The Economy, The Fed and The Obligatory AI Comment
Yes, I believe the U.S. economy is weakening.
Consumers are more than stretched, otherwise, we would not see delinquencies tick up across credit cards, mortgages and auto loans.
CRE will get worse before it gets better.
Banks can’t survive long-term in a world with an inverted yield curve.
Companies that carry meaningful debt will continue to find it difficult to invest for growth so long as debt refinancing pressure exists.
No, I do not believe that Gen AI will pull the U.S. Economy out of its slump. I am 100% certain of that.
Which companies are generating real revenue in the Gen AI space other than OpenAI and NVIDIA? Microsoft maybe? OK, but that does not justify MSFT’s stock run.

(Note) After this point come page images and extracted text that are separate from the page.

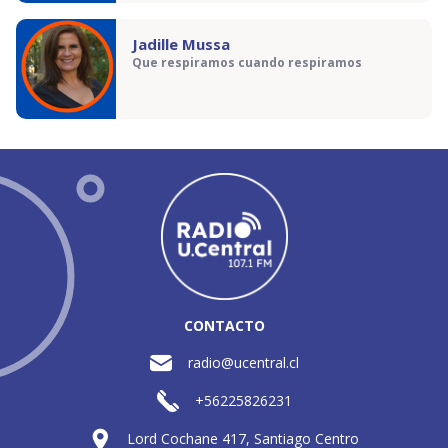
Jadille Mussa
Que respiramos cuando respiramos
CONTACTO
radio@ucentral.cl
+56225826231
Lord Cochane 417, Santiago Centro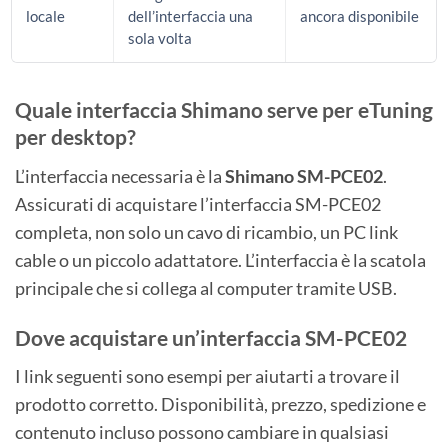
locale
dell’interfaccia una
ancora disponibile
sola volta
Quale interfaccia Shimano serve per eTuning
per desktop?
L’interfaccia necessaria è la
Shimano SM-PCE02
.
Assicurati di acquistare l’interfaccia SM-PCE02
completa, non solo un cavo di ricambio, un PC link
cable o un piccolo adattatore. L’interfaccia è la scatola
principale che si collega al computer tramite USB.
Dove acquistare un’interfaccia SM-PCE02
I link seguenti sono esempi per aiutarti a trovare il
prodotto corretto. Disponibilità, prezzo, spedizione e
contenuto incluso possono cambiare in qualsiasi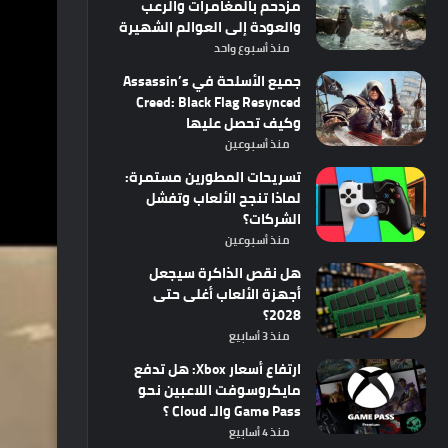
مزدحم بالمغامرات والرعب
والعودة إلى العوالم الشهيرة
منذ أسبوع واحد
جميع الأسلحة في Assassin’s
Creed: Black Flag Resynced
وكيف تحصل عليها
منذ أسبوعين
تسريحات المطورين مستمرة:
لماذا تنجح الألعاب وتفشل
الشركات؟
منذ أسبوعين
هل نقص الذاكرة سيجعل
أجهزة الألعاب أغلى حتى
2028؟
منذ 3 أسابيع
ارتفاع أسعار Xbox: هل تدفع
مايكروسوفت اللاعبين نحو
Game Pass والـ Cloud ؟
منذ 4 أسابيع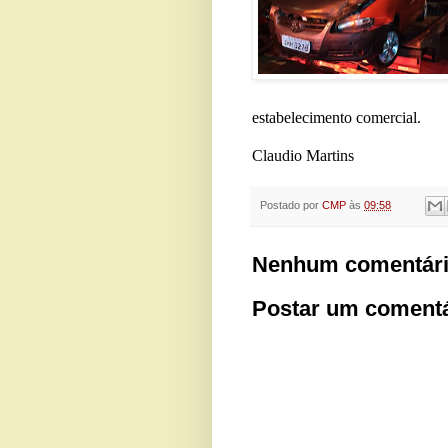
estabelecimento comercial.
Claudio Martins
Postado por
CMP
às
09:58
Nenhum comentári
Postar um comentá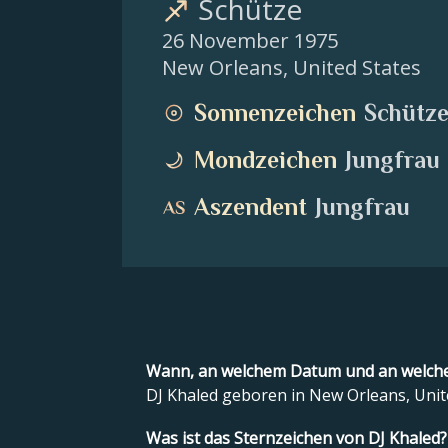
Schütze
26 November 1975
New Orleans
,
United States
Sonnenzeichen
Schütz
Mondzeichen
Jungfrau
Aszendent
Jungfrau
Wann, an welchem Datum und an welche
DJ Khaled geboren in New Orleans, Uni
Was ist das Sternzeichen von DJ Khaled?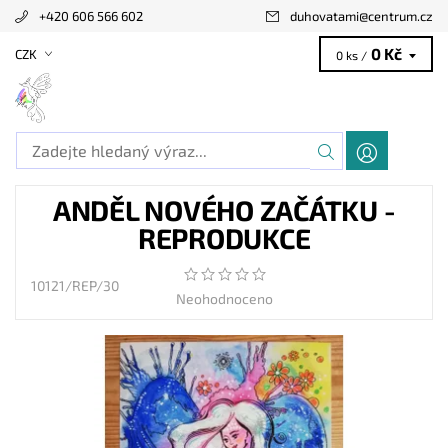
+420 606 566 602
duhovatami
@
centrum.cz
0 Kč
CZK
0 ks /
ANDĚL NOVÉHO ZAČÁTKU -
REPRODUKCE
10121/REP/30
Neohodnoceno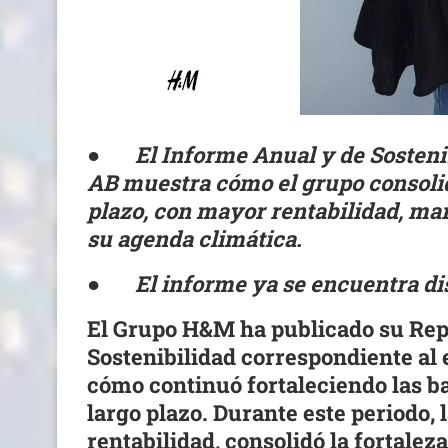
●
El Informe Anual y de Sosten
AB muestra cómo el grupo consolid
plazo, con mayor rentabilidad, mar
su agenda climática.
●
El informe ya se encuentra d
El Grupo H&M ha publicado su
Rep
Sostenibilidad
correspondiente al e
cómo continuó fortaleciendo las b
largo plazo. Durante este periodo,
rentabilidad, consolidó la fortalez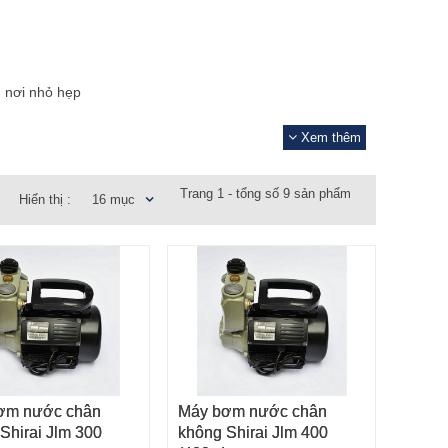
 nơi nhỏ hẹp
Ẩn
Xem thêm
Trang 1 - tổng số 9 sản phẩm
Hiển thị :
16 mục
ơm nước chân
Máy bơm nước chân
 VÀO GIỎ HÀNG
THÊM VÀO GIỎ HÀNG
Shirai Jlm 300
không Shirai Jlm 400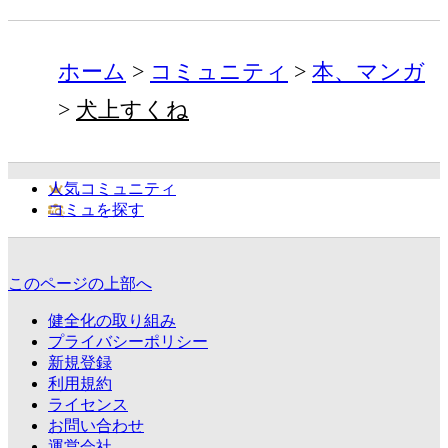
ホーム
コミュニティ
本、マンガ
犬上すくね
人気コミュニティ
コミュを探す
このページの上部へ
健全化の取り組み
プライバシーポリシー
新規登録
利用規約
ライセンス
お問い合わせ
運営会社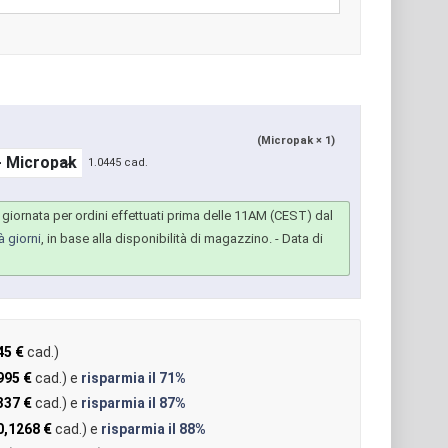
(Micropak × 1)
1.0445 cad.
giornata per ordini effettuati prima delle 11AM (CEST) dal
à giorni
, in base alla disponibilità di magazzino.
- Data di
45 €
cad.)
995 €
cad.) e
risparmia il
71%
337 €
cad.) e
risparmia il
87%
0,1268 €
cad.) e
risparmia il
88%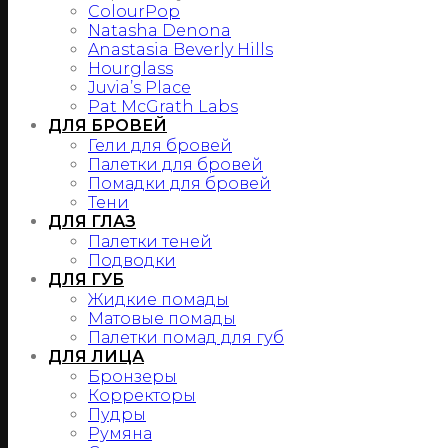
ColourPop
Natasha Denona
Anastasia Beverly Hills
Hourglass
Juvia’s Place
Pat McGrath Labs
ДЛЯ БРОВЕЙ
Гели для бровей
Палетки для бровей
Помадки для бровей
Тени
ДЛЯ ГЛАЗ
Палетки теней
Подводки
ДЛЯ ГУБ
Жидкие помады
Матовые помады
Палетки помад для губ
ДЛЯ ЛИЦА
Бронзеры
Корректоры
Пудры
Румяна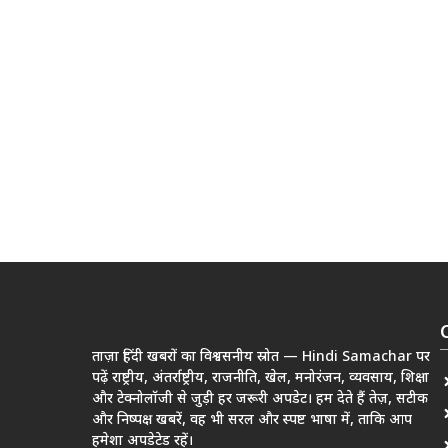
ताज़ा हिंदी खबरों का विश्वसनीय स्रोत — Hindi Samachar पर
पढ़ें राष्ट्रीय, अंतर्राष्ट्रीय, राजनीति, खेल, मनोरंजन, व्यवसाय, शिक्षा
और टेक्नोलॉजी से जुड़ी हर जरूरी अपडेट। हम देते हैं तेज़, सटीक
और निष्पक्ष खबरें, वह भी सरल और स्पष्ट भाषा में, ताकि आप
हमेशा अपडेटेड रहें।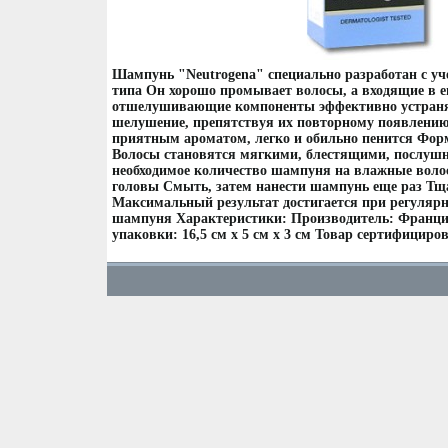
Шампунь "Neutrogena" специально разработан с уч
типа Он хорошо промывает волосы, а входящие в е
отшелушивающие компоненты эффективно устраняю
шелушение, препятствуя их повторному появлени
приятным ароматом, легко и обильно пенится Фор
Волосы становятся мягкими, блестящими, послуш
необходимое количество шампуня на влажные воло
головы Смыть, затем нанести шампунь еще раз Т
Максимальный результат достигается при регуляр
шампуня Характеристики: Производитель: Франци
упаковки: 16,5 см х 5 см х 3 см Товар сертифициров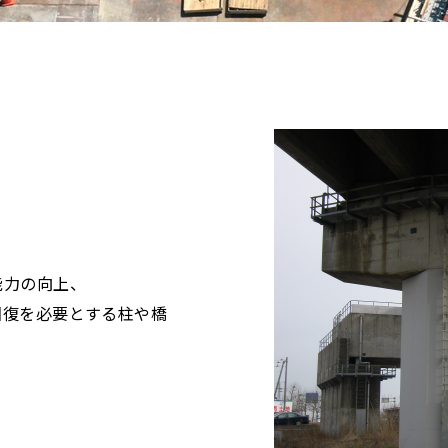
能力の向上、
回復を必要とする柱や橋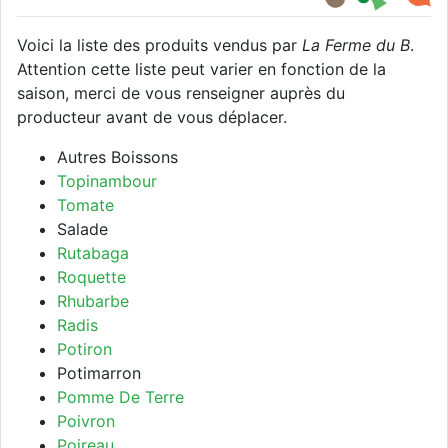
Voici la liste des produits vendus par
La Ferme du B
.
Attention cette liste peut varier en fonction de la
saison, merci de vous renseigner auprès du
producteur avant de vous déplacer.
Autres Boissons
Topinambour
Tomate
Salade
Rutabaga
Roquette
Rhubarbe
Radis
Potiron
Potimarron
Pomme De Terre
Poivron
Poireau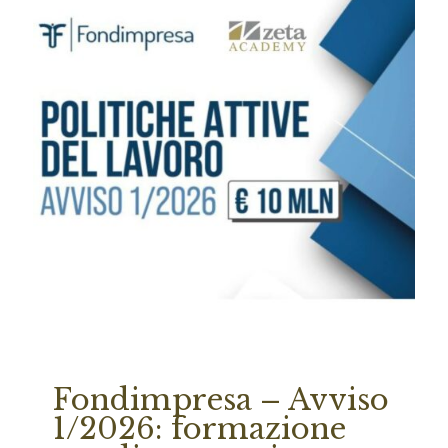
Fondimpresa – Avviso
1/2026: formazione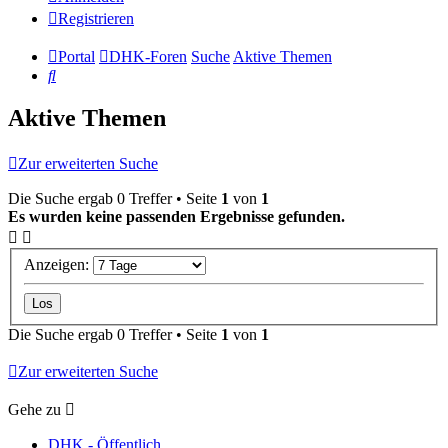
Registrieren
Portal
DHK-Foren
Suche
Aktive Themen
Suche
Aktive Themen
Zur erweiterten Suche
Die Suche ergab 0 Treffer • Seite
1
von
1
Es wurden keine passenden Ergebnisse gefunden.
Anzeigen:
Die Suche ergab 0 Treffer • Seite
1
von
1
Zur erweiterten Suche
Gehe zu
DHK - Öffentlich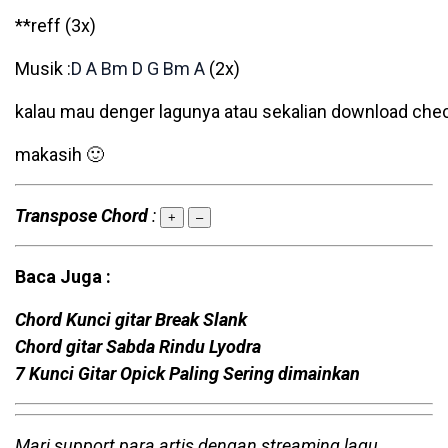
**reff (3x)
Musik :
D
A
Bm
D
G
Bm
A
(2x)
kalau mau denger lagunya atau sekalian download check 
makasih 🙂
Transpose Chord
:
+
–
Baca Juga :
Chord Kunci gitar Break Slank
Chord gitar Sabda Rindu Lyodra
7 Kunci Gitar Opick Paling Sering dimainkan
Mari support para artis dengan streaming lagu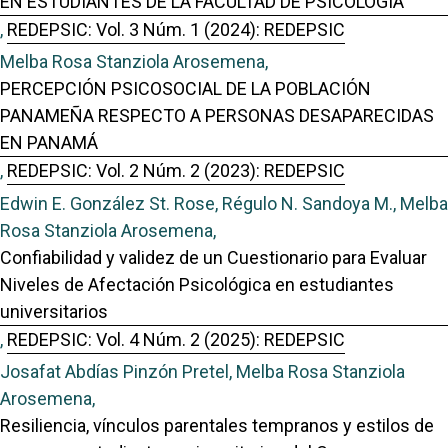
EN ESTUDIANTES DE LA FACULTAD DE PSICOLOGÍA
,
REDEPSIC: Vol. 3 Núm. 1 (2024): REDEPSIC
Melba Rosa Stanziola Arosemena,
PERCEPCIÓN PSICOSOCIAL DE LA POBLACIÓN
PANAMEÑA RESPECTO A PERSONAS DESAPARECIDAS
EN PANAMÁ
,
REDEPSIC: Vol. 2 Núm. 2 (2023): REDEPSIC
Edwin E. González St. Rose, Régulo N. Sandoya M., Melba
Rosa Stanziola Arosemena,
Confiabilidad y validez de un Cuestionario para Evaluar
Niveles de Afectación Psicológica en estudiantes
universitarios
,
REDEPSIC: Vol. 4 Núm. 2 (2025): REDEPSIC
Josafat Abdías Pinzón Pretel, Melba Rosa Stanziola
Arosemena,
Resiliencia, vínculos parentales tempranos y estilos de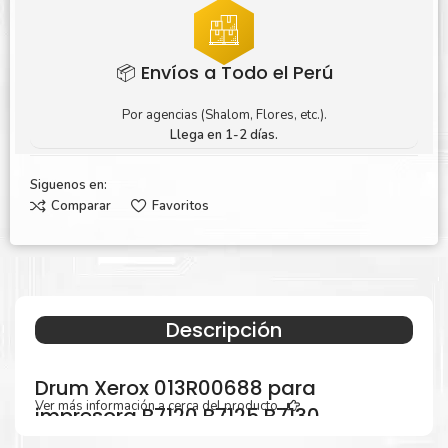
📦 Envíos a Todo el Perú
Por agencias (Shalom, Flores, etc.).
Llega en 1-2 días.
Siguenos en:
Comparar
Favoritos
Descripción
Drum Xerox 013R00688 para
Ver más información a cerca del producto...
impresora B7120 B7125 B7130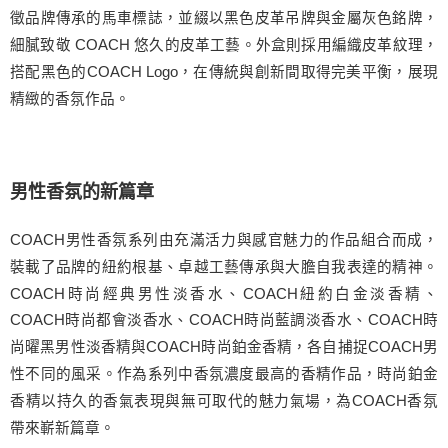
徵品牌傳承的馬車標誌，並綴以黑色皮革吊牌與金屬灰色銘牌，
細膩致敬 COACH 悠久的皮革工藝。外盒則採用編織皮革紋理，
搭配黑色的COACH Logo，在傳統與創新間取得完美平衡，展現
精緻的香氛作品。
男性香氛的新篇章
COACH男性香氛系列由充滿活力與感官魅力的作品組合而成，
裝載了品牌的紐約根基、卓越工藝傳承與大膽自我表達的精神。
COACH時尚經典男性淡香水、COACH紐約白金淡香精、
COACH時尚都會淡香水、COACH時尚藍調淡香水、COACH時
尚曜黑男性淡香精與COACH時尚鉑金香精，各自捕捉COACH男
性不同的風采。作為系列中香氛濃度最高的香精作品，時尚鉑金
香精以持久的香氣表現與無可取代的魅力氣場，為COACH香氛
帶來嶄新篇章。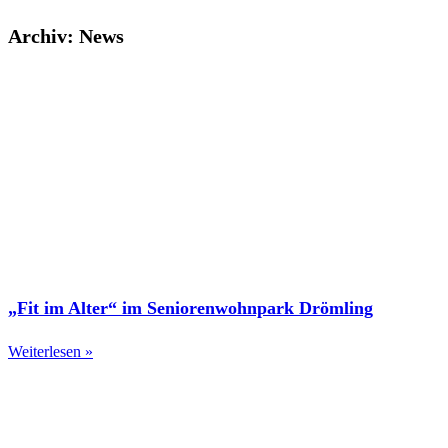
Archiv:
News
„Fit im Alter“ im Seniorenwohnpark Drömling
Weiterlesen »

AI has been around for decades. When I think about machine learning and how it powers all sorts of models from customer churn models to movie recommendations to payment fraud detection to cybersecurity, I see a heck of a lot more economic value added than I do when I contemplate prospective Gen AI use cases. By the way, which CEOs will be fired when the Gen AI Bubble bursts?
I do not know when the Fed will ease (September perhaps after Jackson Hole?) However, when it does eventually lower its Fed Funds Rate, it will do so much more quickly than the Fed’s “dot plot” nonsense predicts.
The Fed will not be on a gradual 25 BPS rate cut path. Given the U.S.’s $35 Trillion Debt mountain, the $1 Trillion in Interest Expense, and the soft U.S. Economy, I believe that the Fed Funds Rate will be range bound between 0-2% when it is said and done, 0-1% will likely be the sweet spot.
My guess is that the Fed has not cut yet for fear of being viewed as political (aiding the Biden Administration), in an election year.
My Monetary Policy wish: End the Fed. I will settle for a true, legitimate audit of the Fed for now.